Here's a short compilation video of the action


----------



## punkfishking (May 11, 2010)

Cool video man, what were you using for bait?


----------



## Ivarie (Mar 2, 2010)

You put in a lot work setting up some of those shots for the video. It turned out awesome.


----------



## yakntat (May 12, 2011)

Great video and some nice fish!


----------



## FLcowboyFan (May 10, 2008)

Awesome video!! It looks like you are using a lure? The first part is off the National Seashore of the beach. Was the second part Gulf Breeze? Those are nice fish and it looks like great fun :thumbup:


----------



## jbs_bama (May 24, 2010)

Nice video, thanks for sharing!


----------



## flukedaddy (Apr 11, 2009)

Awesome video man. Really good job editing, some great shots.


----------



## Private Pilot (Oct 3, 2007)

Thanks for the comments! I used an Aquadream gold spoon for the whole video


----------



## GatorBane (Jan 11, 2010)

Great video.
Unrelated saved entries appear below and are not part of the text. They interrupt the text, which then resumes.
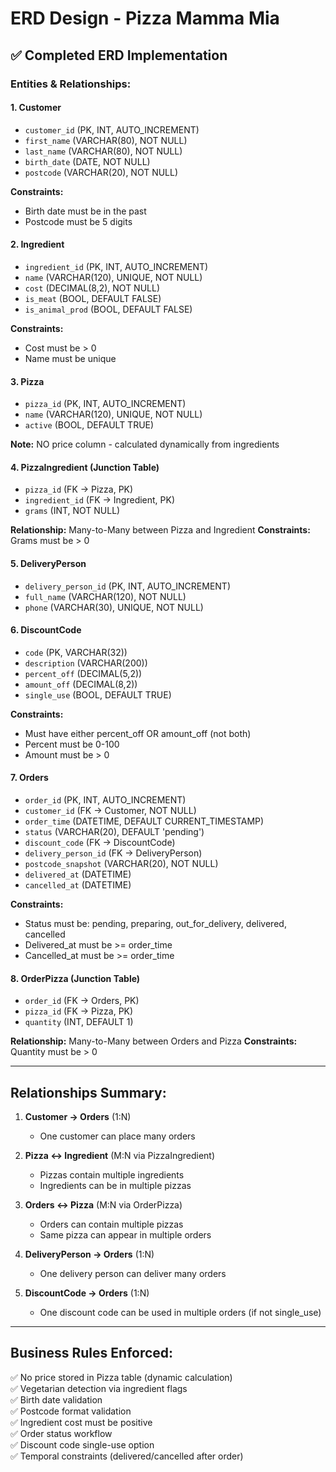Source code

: # ERD Design - Pizza Mamma Mia

## ✅ Completed ERD Implementation

### Entities & Relationships:

#### 1. **Customer**
- `customer_id` (PK, INT, AUTO_INCREMENT)
- `first_name` (VARCHAR(80), NOT NULL)
- `last_name` (VARCHAR(80), NOT NULL)
- `birth_date` (DATE, NOT NULL)
- `postcode` (VARCHAR(20), NOT NULL)

**Constraints:**
- Birth date must be in the past
- Postcode must be 5 digits

#### 2. **Ingredient**
- `ingredient_id` (PK, INT, AUTO_INCREMENT)
- `name` (VARCHAR(120), UNIQUE, NOT NULL)
- `cost` (DECIMAL(8,2), NOT NULL)
- `is_meat` (BOOL, DEFAULT FALSE)
- `is_animal_prod` (BOOL, DEFAULT FALSE)

**Constraints:**
- Cost must be > 0
- Name must be unique

#### 3. **Pizza**
- `pizza_id` (PK, INT, AUTO_INCREMENT)
- `name` (VARCHAR(120), UNIQUE, NOT NULL)
- `active` (BOOL, DEFAULT TRUE)

**Note:** NO price column - calculated dynamically from ingredients

#### 4. **PizzaIngredient** (Junction Table)
- `pizza_id` (FK → Pizza, PK)
- `ingredient_id` (FK → Ingredient, PK)
- `grams` (INT, NOT NULL)

**Relationship:** Many-to-Many between Pizza and Ingredient
**Constraints:** Grams must be > 0

#### 5. **DeliveryPerson**
- `delivery_person_id` (PK, INT, AUTO_INCREMENT)
- `full_name` (VARCHAR(120), NOT NULL)
- `phone` (VARCHAR(30), UNIQUE, NOT NULL)

#### 6. **DiscountCode**
- `code` (PK, VARCHAR(32))
- `description` (VARCHAR(200))
- `percent_off` (DECIMAL(5,2))
- `amount_off` (DECIMAL(8,2))
- `single_use` (BOOL, DEFAULT TRUE)

**Constraints:**
- Must have either percent_off OR amount_off (not both)
- Percent must be 0-100
- Amount must be > 0

#### 7. **Orders**
- `order_id` (PK, INT, AUTO_INCREMENT)
- `customer_id` (FK → Customer, NOT NULL)
- `order_time` (DATETIME, DEFAULT CURRENT_TIMESTAMP)
- `status` (VARCHAR(20), DEFAULT 'pending')
- `discount_code` (FK → DiscountCode)
- `delivery_person_id` (FK → DeliveryPerson)
- `postcode_snapshot` (VARCHAR(20), NOT NULL)
- `delivered_at` (DATETIME)
- `cancelled_at` (DATETIME)

**Constraints:**
- Status must be: pending, preparing, out_for_delivery, delivered, cancelled
- Delivered_at must be >= order_time
- Cancelled_at must be >= order_time

#### 8. **OrderPizza** (Junction Table)
- `order_id` (FK → Orders, PK)
- `pizza_id` (FK → Pizza, PK)
- `quantity` (INT, DEFAULT 1)

**Relationship:** Many-to-Many between Orders and Pizza
**Constraints:** Quantity must be > 0

---

## Relationships Summary:

1. **Customer → Orders** (1:N)
   - One customer can place many orders

2. **Pizza ↔ Ingredient** (M:N via PizzaIngredient)
   - Pizzas contain multiple ingredients
   - Ingredients can be in multiple pizzas

3. **Orders ↔ Pizza** (M:N via OrderPizza)
   - Orders can contain multiple pizzas
   - Same pizza can appear in multiple orders

4. **DeliveryPerson → Orders** (1:N)
   - One delivery person can deliver many orders

5. **DiscountCode → Orders** (1:N)
   - One discount code can be used in multiple orders (if not single_use)

---

## Business Rules Enforced:

✅ No price stored in Pizza table (dynamic calculation)  
✅ Vegetarian detection via ingredient flags  
✅ Birth date validation  
✅ Postcode format validation  
✅ Ingredient cost must be positive  
✅ Order status workflow  
✅ Discount code single-use option  
✅ Temporal constraints (delivered/cancelled after order)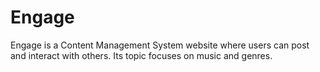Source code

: # Engage
Engage is a Content Management System website where users can post and interact with others. Its topic focuses on music and genres.
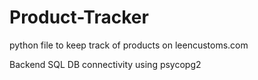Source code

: # Product-Tracker

python file to keep track of products on leencustoms.com

Backend SQL DB connectivity using psycopg2
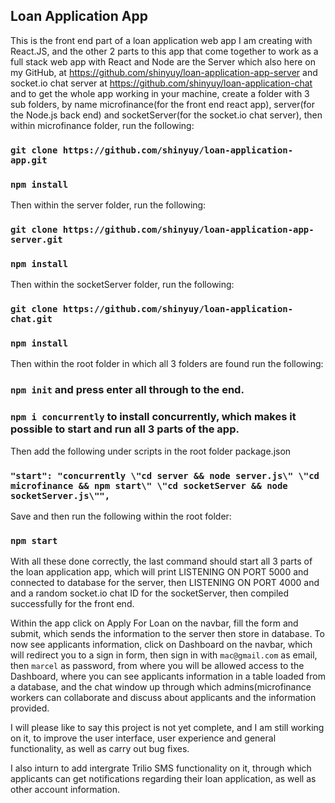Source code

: ## Loan Application App

This is the front end part of a loan application web app I am creating with React.JS, and the other 2 parts to this app that come together to work as a full stack web app with React and Node are the Server which also here on my GitHub, at https://github.com/shinyuy/loan-application-app-server and socket.io chat server at https://github.com/shinyuy/loan-application-chat and to get the whole app working in your machine, create a folder with 3 sub folders, by name microfinance(for the front end react app), server(for the Node.js back end) and socketServer(for the socket.io chat server), then within microfinance folder, run the following:

### `git clone https://github.com/shinyuy/loan-application-app.git`
### `npm install`
 
Then within the server folder, run the following:
### `git clone https://github.com/shinyuy/loan-application-app-server.git`
### `npm install`

Then within the socketServer folder, run the following:
### `git clone https://github.com/shinyuy/loan-application-chat.git`
### `npm install`

Then within the root folder in which all 3 folders are found run the following:
### `npm init` and press enter all through to the end.
### `npm i concurrently` to install concurrently, which makes it possible to start and run all 3 parts of the app.
Then add the following under scripts in the root folder package.json
### `"start": "concurrently \"cd server && node server.js\" \"cd microfinance && npm start\" \"cd socketServer && node socketServer.js\"",`
Save and then run the following within the root folder:
### `npm start`
With all these done correctly, the last command should start all 3 parts of the loan application app, which will print LISTENING ON PORT 5000 and connected to database for the server, then LISTENING ON PORT 4000 and and a random socket.io chat ID for the socketServer, then compiled successfully for the front end.

Within the app click on Apply For Loan on the navbar, fill the form and submit, which sends the information to the server then store in database. To now see applicants information, click on Dashboard on the navbar, which will redirect you to a sign in form, then sign in with `mac@gmail.com` as email, then `marcel` as password, from where you will be allowed access to the Dashboard, where you can see applicants information in a table loaded from a database, and the chat window up through which admins(microfinance workers can collaborate and discuss about applicants and the information provided.

I will please like to say this project is not yet complete, and I am still working on it, to improve the user interface, user experience and general functionality, as well as carry out bug fixes.

I also inturn to add intergrate Trilio SMS functionality on it, through which applicants can get notifications regarding their loan application, as well as other account information.

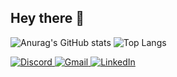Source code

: ## Hey there 👋

![Anurag's GitHub stats](https://github-readme-stats.vercel.app/api?username=JuanGonzalezz&show_icons=true&theme=apprentice)
![Top Langs](https://github-readme-stats.vercel.app/api/top-langs/?username=JuanGonzalez&layout=compact&theme=apprentice)

<div>
  <a href="https://discord.com/juangonzalez7189" target="_blank" rel="noopener noreferrer">
    <img src="https://img.shields.io/badge/Discord-5865F2?style=for-the-badge&logo=discord&logoColor=white" alt="Discord" />
  </a>
  <a href="mailto:juan.gonzalez@outlook.com.br" target="_blank" rel="noopener noreferrer">
    <img src="https://img.shields.io/badge/Gmail-D14836?style=for-the-badge&logo=gmail&logoColor=white" alt="Gmail" />
  </a>
  <a href="https://www.linkedin.com/in/juan-francisco-de-miranda-gonzalez-4961b5177/" target="_blank" rel="noopener noreferrer">
    <img src="https://img.shields.io/badge/LinkedIn-0A66C2?style=for-the-badge&logo=linkedin&logoColor=white" alt="LinkedIn" />
  </a>
</div>
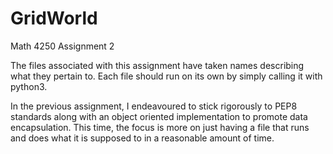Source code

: # GridWorld
Math 4250 Assignment 2

The files associated with this assignment have 
taken names describing what they pertain to.
Each file should run on its own by simply calling
it with python3.

In the previous assignment, I endeavoured to stick
rigorously to PEP8 standards along with an object
oriented implementation to promote data encapsulation.
This time, the focus is more on just having a file that
runs and does what it is supposed to in a reasonable
amount of time.
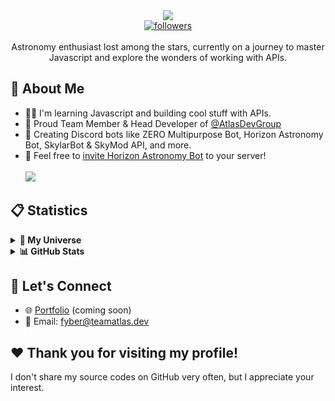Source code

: <div align="center">
  <img src="https://readme-typing-svg.herokuapp.com/?lines=Hello+there,+I'm+Fyber!&center=true&width=380&height=45">
  <br />
  <a href="https://github.com/astrofyber"> 
    <img alt="followers" title="Follow Me" src="https://img.shields.io/github/followers/astrofyber?color=236ad3&labelColor=1155ba&style=for-the-badge&logo=github&label=Follow%20me" />
  </a>
</div>
<br />

<center>Astronomy enthusiast lost among the stars, currently on a journey to master Javascript and explore the wonders of working with APIs.</center>

## 🌱 About Me
- 👨‍💻 I'm learning Javascript and building cool stuff with APIs.
- 🙌 Proud Team Member & Head Developer of [@AtlasDevGroup](https://github.com/AtlasDevGroup)
- 🤖 Creating Discord bots like ZERO Multipurpose Bot, Horizon Astronomy Bot, SkylarBot & SkyMod API, and more.
- 📡 Feel free to [invite Horizon Astronomy Bot](https://discord.com/api/oauth2/authorize?client_id=1183177251316047983&permissions=18135499799616&scope=bot) to your server! 
<br><br> <img src="https://status.teamatlas.dev/api/badge/1/status?style=for-the-badge">

## 📋 Statistics
<details>
<summary> <b>🚀 My Universe</b></summary>
    <img alt="Fyber's Github Stats" src="http://github-profile-summary-cards.vercel.app/api/cards/profile-details?username=astrofyber&theme=dracula" />
</details>

<details>
<summary> <b>📊 GitHub Stats</b></summary>
  <img alt="Repos per Language" src="http://github-profile-summary-cards.vercel.app/api/cards/repos-per-language?username=astrofyber&theme=dracula" />
<img alt="Most Committed Language" src="http://github-profile-summary-cards.vercel.app/api/cards/most-commit-language?username=astrofyber&theme=dracula" />
</details>

## 🤝 Let's Connect
- 🌐 [Portfolio](#) (coming soon)
- 📧 Email: fyber@teamatlas.dev

## ❤️ Thank you for visiting my profile!
I don't share my source codes on GitHub very often, but I appreciate your interest.

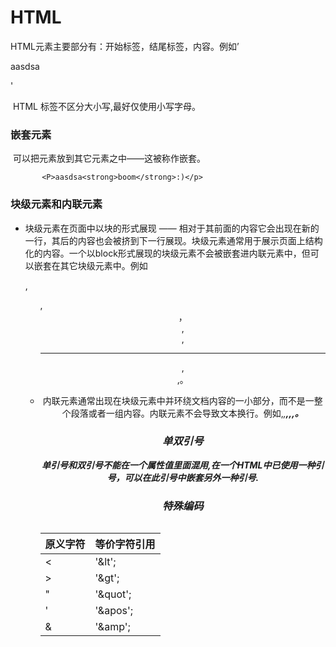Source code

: # **HTML**

​       HTML元素主要部分有：开始标签，结尾标签，内容。例如’<p>aasdsa</p>'

​      HTML 标签不区分大小写,最好仅使用小写字母。

### 嵌套元素

​         可以把元素放到其它元素之中——这被称作嵌套。

`       <P>aasdsa<strong>boom</strong>:)</p>`

###          块级元素和内联元素

-   块级元素在页面中以块的形式展现 —— 相对于其前面的内容它会出现在新的一行，其后的内容也会被挤到下一行展现。块级元素通常用于展示页面上结构化的内容。一个以block形式展现的块级元素不会被嵌套进内联元素中，但可以嵌套在其它块级元素中。例如<p>,<ul>,<header>，<div>,<footer>,<hr>,<main>,<table>。

  

-   内联元素通常出现在块级元素中并环绕文档内容的一小部分，而不是一整个段落或者一组内容。内联元素不会导致文本换行。例如<a>,<em>,<strong>,<i>,<var>,<bar>。

### 单双引号

单引号和双引号不能在一个属性值里面混用,在一个HTML中已使用一种引号，可以在此引号中嵌套另外一种引号.



### 特殊编码

| 原义字符 | 等价字符引用 |
| -------- | ------------ |
| <        | '&lt';       |
| >        | '&gt';       |
| "        | '&quot';     |
| '        | '&apos';     |
| &        | '&amp';      |

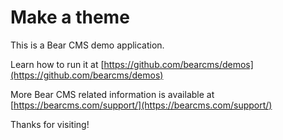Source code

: # Make a theme

This is a Bear CMS demo application.

Learn how to run it at [https://github.com/bearcms/demos](https://github.com/bearcms/demos)

More Bear CMS related information is available at [https://bearcms.com/support/](https://bearcms.com/support/)

Thanks for visiting!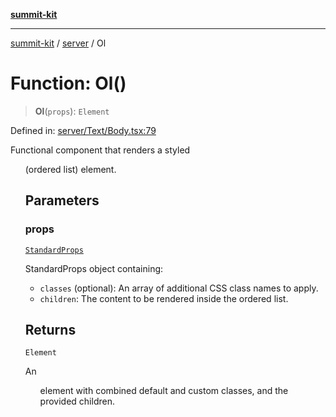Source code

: [**summit-kit**](../../README.md)

***

[summit-kit](../../modules.md) / [server](../README.md) / Ol

# Function: Ol()

> **Ol**(`props`): `Element`

Defined in: [server/Text/Body.tsx:79](https://github.com/andrewgremlich/summit-kit/blob/711ddc3f6b3cc4d2424b7b18b345c9b77636227b/src/react/server/Text/Body.tsx#L79)

Functional component that renders a styled <ol> (ordered list) element.

## Parameters

### props

[`StandardProps`](../type-aliases/StandardProps.md)

StandardProps object containing:
  - `classes` (optional): An array of additional CSS class names to apply.
  - `children`: The content to be rendered inside the ordered list.

## Returns

`Element`

An <ol> element with combined default and custom classes, and the provided children.
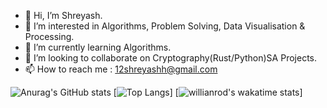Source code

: - 👋 Hi, I’m Shreyash.
- 👀 I’m interested in Algorithms, Problem Solving, Data Visualisation & Processing.
- 🌱 I’m currently learning Algorithms.
- 💞️ I’m looking to collaborate on Cryptography(Rust/Python)SA Projects.
- 📫 How to reach me : 12shreyashh@gmail.com


![Anurag's GitHub stats](https://github-readme-stats.vercel.app/api?username=DrCybernotix&show_icons=true&theme=synthwave)
[![Top Langs](https://github-readme-stats.vercel.app/api/top-langs/?username=DrCybernotix&layout=compact)]
[![willianrod's wakatime stats](https://github-readme-stats.vercel.app/api/wakatime?username=DrCybernotix)]

<!---
DrCybernotix/DrCybernotix is a ✨ special ✨ repository because its `README.md` (this file) appears on your GitHub profile.
You can click the Preview link to take a look at your changes.
--->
Really well done!


----------



## chaps (Aug 31, 2009)

Fantastic video!


----------



## dthomas142 (Jul 18, 2011)

Very nice video man, and some pretty reds! Thanks


----------



## parrothead (Oct 1, 2007)

Very nice. What time of the day do you fish ??

Scott


----------



## tmber8 (Mar 2, 2011)

You have some serious film-editing talent! Try to get some blood on that hobie for the next video...it's way to shiny!


----------



## Bigkidneys (Jul 14, 2011)

Very nice. Not sure if I am more I pressed with the editing skills or the fact you manhandled the outback with no wheels! Lol.


----------



## oxbeast1210 (Jun 21, 2010)

Nice video


----------



## KingCrab (Apr 29, 2012)

Was it just u or did u have help? If u was solo that was well done. I know that's a nice stretch of water.:thumbsup:


----------